WASHINGTON (Reuters) - U.S. public debt remains on an unsustainable path and will reach 106 percent of economic output in 25 years versus about 74 percent currently, the Congressional Budget Office said on Tuesday, marking a slight increase from projections made last September.
The non-partisan budget referee agency attributed the changes in its long-term budget outlook based on current tax and spending laws to a slight downward revision in its economic growth projections, partly offset by assumptions of reduced interest rates and health care costs.
The revisions represent essentially no shift in the CBO’s view that despite some near-term relief, the federal deficits are unsustainable and could lead to another financial crisis in the long run. It attributes much of the increase in deficits and debt through 2039 to the costs of caring for an aging population, especially the so-called Baby Boom generation.
By 2039, spending on healthcare programs would rise sharply, to 14 percent of gross domestic product, up from a seven percent average over the past 40 years, CBO said. As the federal debt load increases, net interest payments would balloon to 4.7 percent of GDP in 2039 from about 1.3 percent currently.

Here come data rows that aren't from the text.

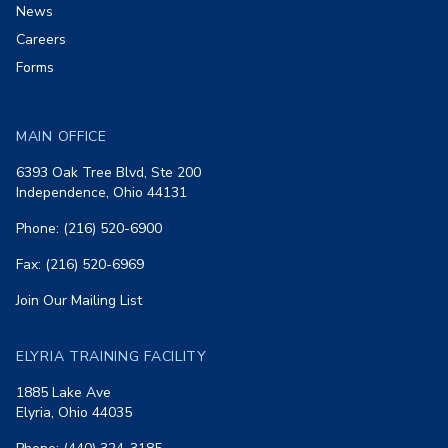
News
Careers
Forms
MAIN OFFICE
6393 Oak Tree Blvd, Ste 200
Independence, Ohio 44131
Phone: (216) 520-6900
Fax: (216) 520-6969
Join Our Mailing List
ELYRIA TRAINING FACILITY
1885 Lake Ave
Elyria, Ohio 44035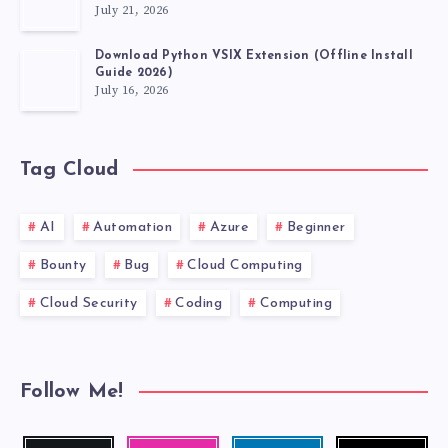
July 21, 2026
Download Python VSIX Extension (Offline Install
Guide 2026)
July 16, 2026
Tag Cloud
AI
Automation
Azure
Beginner
Bounty
Bug
Cloud Computing
Cloud Security
Coding
Computing
Follow Me!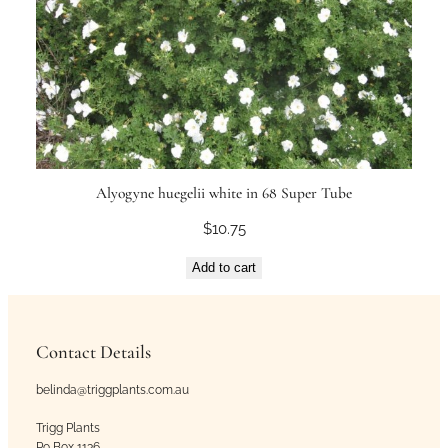
Alyogyne huegelii white in 68 Super Tube
$
10.75
Add to cart
Contact Details
belinda@triggplants.com.au
Trigg Plants
Po Box 1136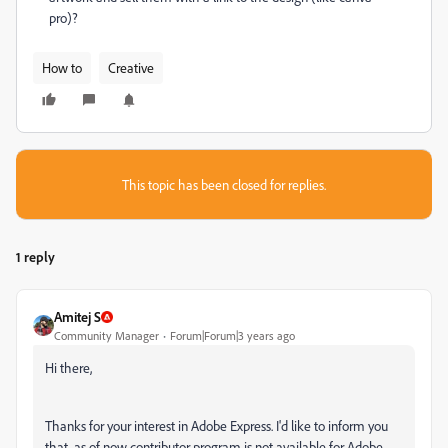
pro)?
How to
Creative
This topic has been closed for replies.
1 reply
Amitej S
Community Manager
Forum|Forum|3 years ago
Hi there,
Thanks for your interest in Adobe Express. I'd like to inform you
that, as of now contributor program is not available for Adobe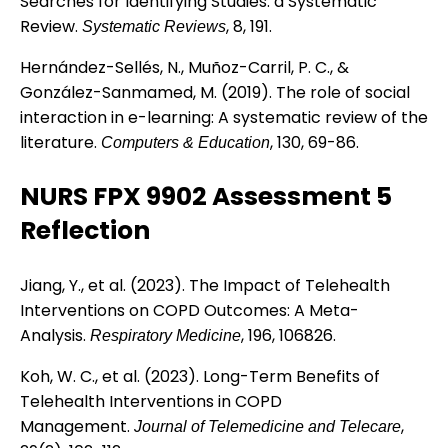
Searches for Identifying Studies: a Systematic
Review.
, 8, 191.
Systematic Reviews
Hernández-Sellés, N., Muñoz-Carril, P. C., &
González-Sanmamed, M. (2019). The role of social
interaction in e-learning: A systematic review of the
literature.
, 130, 69-86.
Computers & Education
NURS FPX 9902 Assessment 5
Reflection
Jiang, Y., et al. (2023). The Impact of Telehealth
Interventions on COPD Outcomes: A Meta-
Analysis.
, 196, 106826.
Respiratory Medicine
Koh, W. C., et al. (2023). Long-Term Benefits of
Telehealth Interventions in COPD
Management.
,
Journal of Telemedicine and Telecare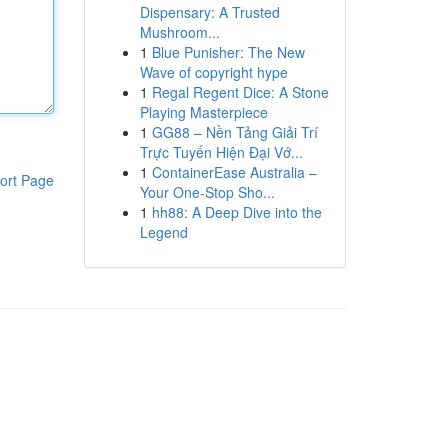
Dispensary: A Trusted
Mushroom...
1
Blue Punisher: The New
Wave of copyright hype
1
Regal Regent Dice: A Stone
Playing Masterpiece
1
GG88 – Nền Tảng Giải Trí
Trực Tuyến Hiện Đại Vớ...
1
ContainerEase Australia –
ort Page
Your One-Stop Sho...
1
hh88: A Deep Dive into the
Legend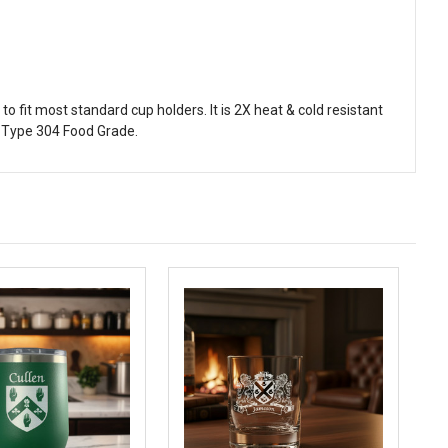
 fit most standard cup holders. It is 2X heat & cold resistant
 Type 304 Food Grade.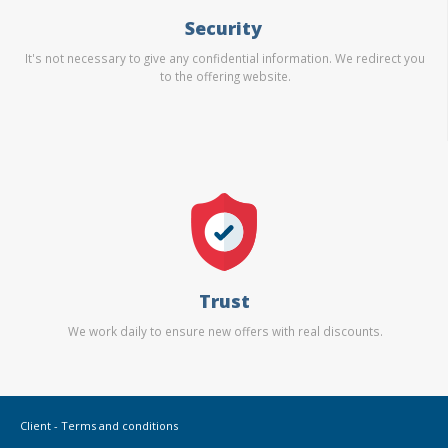
Security
It's not necessary to give any confidential information. We redirect you
to the offering website.
Trust
We work daily to ensure new offers with real discounts.
Client - Terms and conditions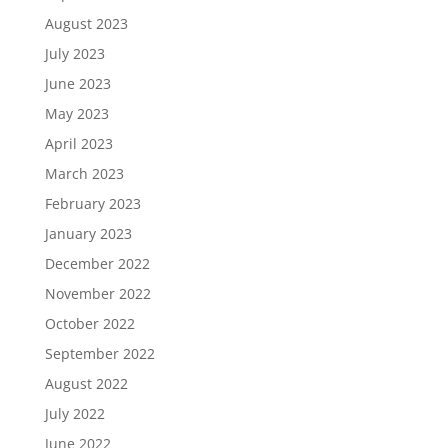
August 2023
July 2023
June 2023
May 2023
April 2023
March 2023
February 2023
January 2023
December 2022
November 2022
October 2022
September 2022
August 2022
July 2022
June 2022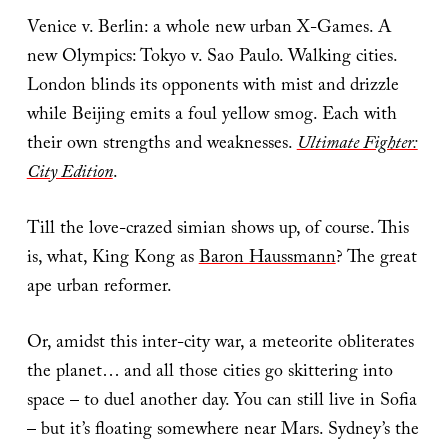
Venice v. Berlin: a whole new urban X-Games. A
new Olympics: Tokyo v. Sao Paulo. Walking cities.
London blinds its opponents with mist and drizzle
while Beijing emits a foul yellow smog. Each with
their own strengths and weaknesses.
Ultimate Fighter:
City Edition
.
Till the love-crazed simian shows up, of course. This
is, what, King Kong as
Baron Haussmann
? The great
ape urban reformer.
Or, amidst this inter-city war, a meteorite obliterates
the planet… and all those cities go skittering into
space – to duel another day. You can still live in Sofia
– but it’s floating somewhere near Mars. Sydney’s the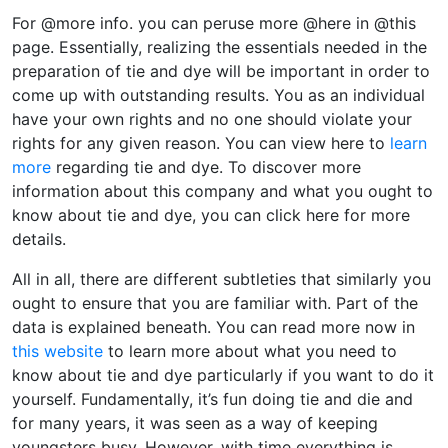
For @more info. you can peruse more @here in @this
page. Essentially, realizing the essentials needed in the
preparation of tie and dye will be important in order to
come up with outstanding results. You as an individual
have your own rights and no one should violate your
rights for any given reason. You can view here to
learn
more
regarding tie and dye. To discover more
information about this company and what you ought to
know about tie and dye, you can click here for more
details.
All in all, there are different subtleties that similarly you
ought to ensure that you are familiar with. Part of the
data is explained beneath. You can read more now in
this website
to learn more about what you need to
know about tie and dye particularly if you want to do it
yourself. Fundamentally, it’s fun doing tie and die and
for many years, it was seen as a way of keeping
youngsters busy. However, with time everything is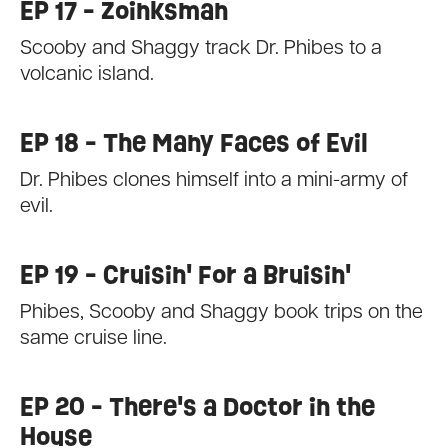
EP 17 - Zoinksman
Scooby and Shaggy track Dr. Phibes to a
volcanic island.
EP 18 - The Many Faces of Evil
Dr. Phibes clones himself into a mini-army of
evil.
EP 19 - Cruisin' For a Bruisin'
Phibes, Scooby and Shaggy book trips on the
same cruise line.
EP 20 - There's a Doctor in the
House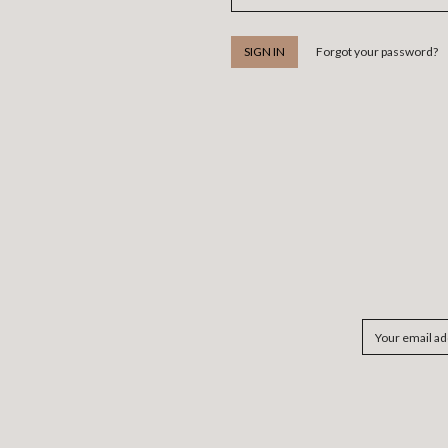
Forgot your password?
Email
Address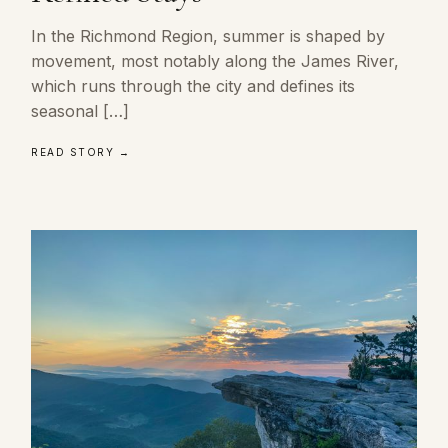
In the Richmond Region, summer is shaped by
movement, most notably along the James River,
which runs through the city and defines its
seasonal […]
READ STORY →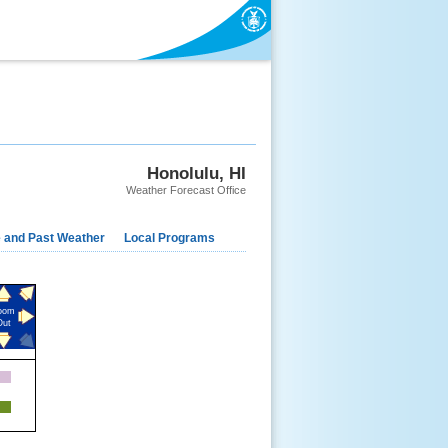
EWS
SEARCH
ABOUT
Honolulu, HI
Weather Forecast Office
e and Past Weather
Local Programs
oom
Out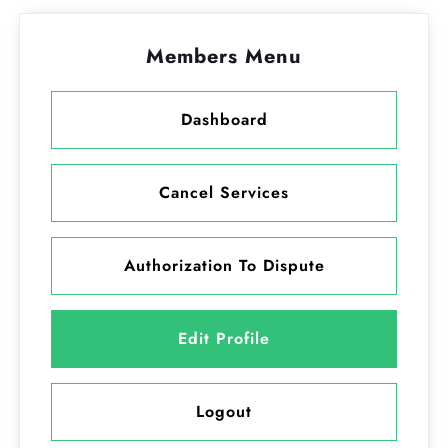
Members Menu
Dashboard
Cancel Services
Authorization To Dispute
Edit Profile
Logout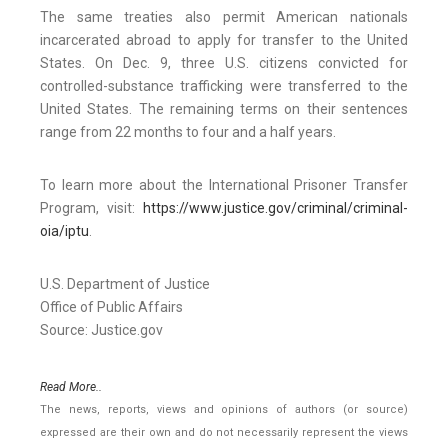
The same treaties also permit American nationals
incarcerated abroad to apply for transfer to the United
States. On Dec. 9, three U.S. citizens convicted for
controlled-substance trafficking were transferred to the
United States. The remaining terms on their sentences
range from 22 months to four and a half years.
To learn more about the International Prisoner Transfer
Program, visit:
https://www.justice.gov/criminal/criminal-
oia/iptu
.
U.S. Department of Justice
Office of Public Affairs
Source: Justice.gov
Read More..
The news, reports, views and opinions of authors (or source)
expressed are their own and do not necessarily represent the views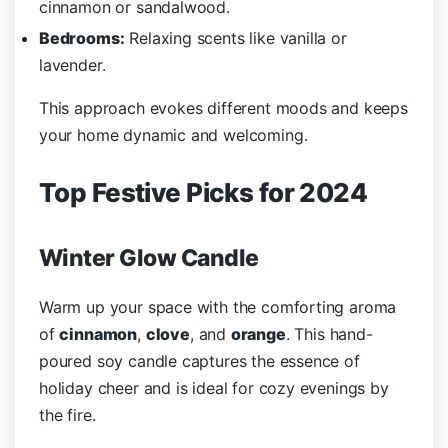
cinnamon or sandalwood.
Bedrooms:
Relaxing scents like vanilla or
lavender.
This approach evokes different moods and keeps
your home dynamic and welcoming.
Top Festive Picks for 2024
Winter Glow Candle
Warm up your space with the comforting aroma
of
cinnamon
,
clove
, and
orange
. This hand-
poured soy candle captures the essence of
holiday cheer and is ideal for cozy evenings by
the fire.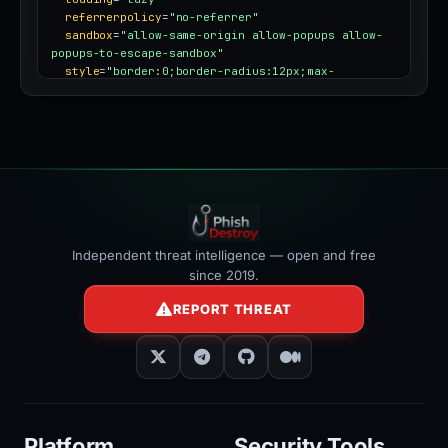
referrerpolicy
=
"no-referrer"
sandbox
=
"allow-same-origin allow-popups allow-
popups-to-escape-sandbox"
style
=
"border:0;border-radius:12px;max-
width:100%"
></iframe>
Independent threat intelligence — open and free
since 2019.
REPORT THREAT
Platform
Security Tools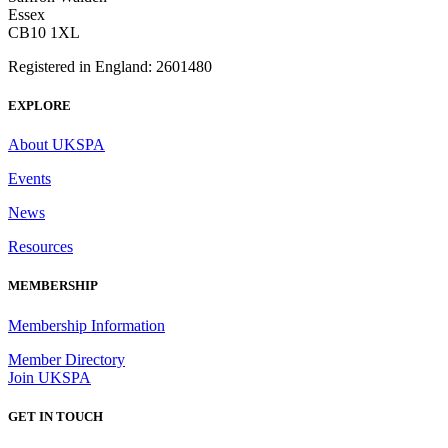
Essex
CB10 1XL
Registered in England: 2601480
EXPLORE
About UKSPA
Events
News
Resources
MEMBERSHIP
Membership Information
Member Directory
Join UKSPA
GET IN TOUCH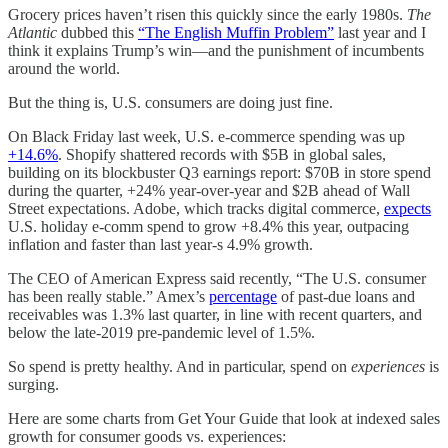
Grocery prices haven’t risen this quickly since the early 1980s.
The
Atlantic
dubbed this
“The English Muffin Problem”
last year and I
think it explains Trump’s win—and the punishment of incumbents
around the world.
But the thing is, U.S. consumers are doing just fine.
On Black Friday last week, U.S. e-commerce spending was up
+14.6%
. Shopify shattered records with $5B in global sales,
building on its blockbuster Q3 earnings report: $70B in store spend
during the quarter, +24% year-over-year and $2B ahead of Wall
Street expectations. Adobe, which tracks digital commerce,
expects
U.S. holiday e-comm spend to grow +8.4% this year, outpacing
inflation and faster than last year-s 4.9% growth.
The CEO of American Express said recently, “The U.S. consumer
has been really stable.” Amex’s
percentage
of past-due loans and
receivables was 1.3% last quarter, in line with recent quarters, and
below the late-2019 pre-pandemic level of 1.5%.
So spend is pretty healthy. And in particular, spend on
experiences
is
surging.
Here are some charts from Get Your Guide that look at indexed sales
growth for consumer goods vs. experiences: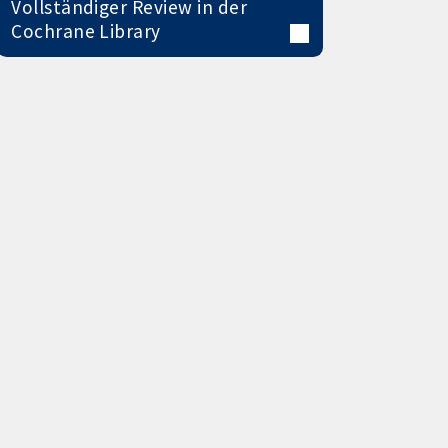
Vollständiger Review in der
Cochrane Library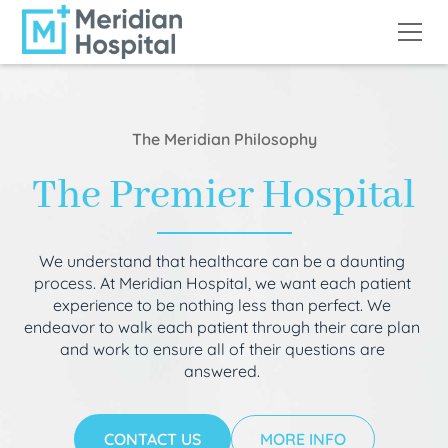
The Meridian Philosophy
The Premier Hospital
We understand that healthcare can be a daunting
process. At Meridian Hospital, we want each patient
experience to be nothing less than perfect. We
endeavor to walk each patient through their care plan
and work to ensure all of their questions are
answered.
CONTACT US
MORE INFO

That will crowd out spending on defense and discretionary programs, reducing them to 7 percent of GDP by 2039 - the smallest share of the economy since the late 1930s.
The slight increase of public debt to 106 percent of GDP in 2039 from the 102 percent level projected last year reflects mainly a downward revision in long-term economic growth that the CBO initially made in February that assumes lower participation in the labor force.
“Economic growth will be slower in the future than it has been in the past, CBO projects, largely because of a slowdown in the growth of the labor force resulting from the retirement of the Baby Boom generation, declining birth rates and the leveling-off of increases in women’s participation in the labor market,” CBO said.
But the CBO said these effects would be slightly offset by an assumption that interest rates will not rise as quickly as previously thought, with the 10-year Treasury note yield at 2.5 pct in the long run versus 3.0 percent.
The CBO also continued to revise downward its long-term growth rate projections for health care costs in line with recent trends. It now estimates that Medicare, Medicaid, the Children’s Health Insurance Program and subsidies under the Affordable Care Act will equal 8.0 percent GDP in 2039, versus 8.1 percent projected last year.
Although the agency has had difficulty pinning down the root causes of the slower growth in health care costs - CBO officials have cited efficiency improvements by health care providers as one factor - it has revised its 10-year cost projections downward by $1.2 trillion since 2010.